Max Hantke und Mark Spoerer schrieben”. Militär- und Wirtschaftshistoriker haben vor 1933 festgestellt, dass das deutsche Militär die Grenzen des Vertrages nur unwesentlich überschritten hat. [190] Adam Tooze stimmte zu und schrieb: “Um dies zu relativieren, wurden die jährlichen Militärausgaben der Weimarer Republik nicht in Milliarden, sondern in den Hunderten Millionen Reichsmark gezählt”; zum Beispiel das Programm der Weimarer Republik von 1931 mit 480 Millionen Reichsmark über fünf Jahre im Vergleich zu dem Plan der NS-Regierung von 1933, 4,4 Milliarden Reichsmark pro Jahr auszugeben. [227] P. M. H. Bell argumentierte, dass die britische Regierung von der späteren Weimarer Aufrüstung begrüsse und den deutschen Bemühungen die öffentliche Seriosität verlieh, indem sie sich ihnen nicht widersetzte[195] eine Meinung, die Churchill teilte. [228] Norman Davies schrieb, dass “ein merkwürdiges Versehen” der militärischen Beschränkungen darin bestand, dass sie “keine Raketen in ihre Liste verbotener Waffen aufgenommen” hätten, was Wernher von Braun ein Gebiet zur Erforschung zur Verfügung stellte, das schließlich dazu führte, dass “sein Bruch 1943 zur Entwicklung der V-2-Rakete führte”. [229] Die Reaktion Italiens auf den Vertrag war äußerst negativ. Das Land hatte hohe Verluste erlitten, aber die meisten seiner wichtigsten Kriegsziele nicht erreicht, insbesondere die Kontrolle über die dalmatinische Küste und Fiume zu gewinnen. Präsident Wilson wies die Forderungen Italiens auf der Grundlage der “nationalen Selbstbestimmung” zurück. Großbritannien und Frankreich, die in den letzten Phasen des Krieges gezwungen worden waren, ihre eigenen Truppen an die italienische Front umzuleiten, um den Zusammenbruch abzuwenden, waren nicht geneigt, Italiens Position auf der Friedenskonferenz zu unterstützen.

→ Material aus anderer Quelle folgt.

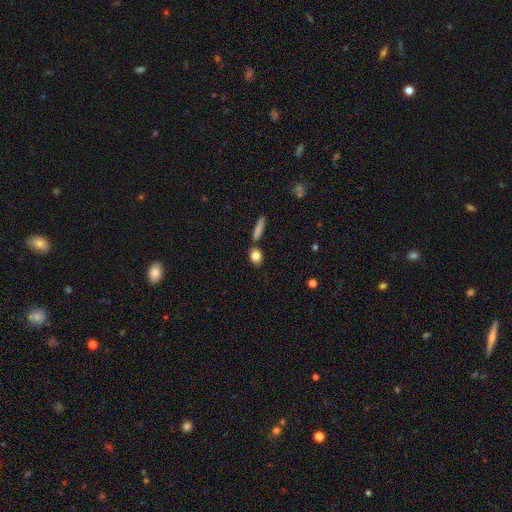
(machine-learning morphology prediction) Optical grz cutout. It shows a smooth galaxy with no disk features (83%) that is in between round and cigar-shaped (55%). Merging: none (74%).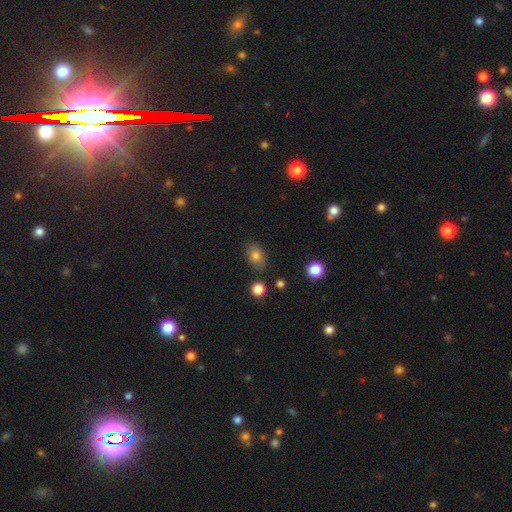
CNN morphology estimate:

Differenzen in der Verhandlungsstrategie zwischen Ministerpräsident Vittorio Orlando und Außenminister Sidney Sonnino untergruben die Position Italiens auf der Konferenz weiter. Ein wütender Vittorio Orlando erlitt einen nervenaufbrechenden Zusammenbruch und verließ an einem Punkt die Konferenz (obwohl er später zurückkehrte). Nur eine Woche vor der geplanten Unterzeichnung des Vertrags verlor er sein Amt als Premierminister und beendete damit seine aktive politische Karriere. Wut und Bestürzung über die Bestimmungen des Vertrags ebneten drei Jahre später den Weg für die Errichtung der Diktatur von Benito Mussolini.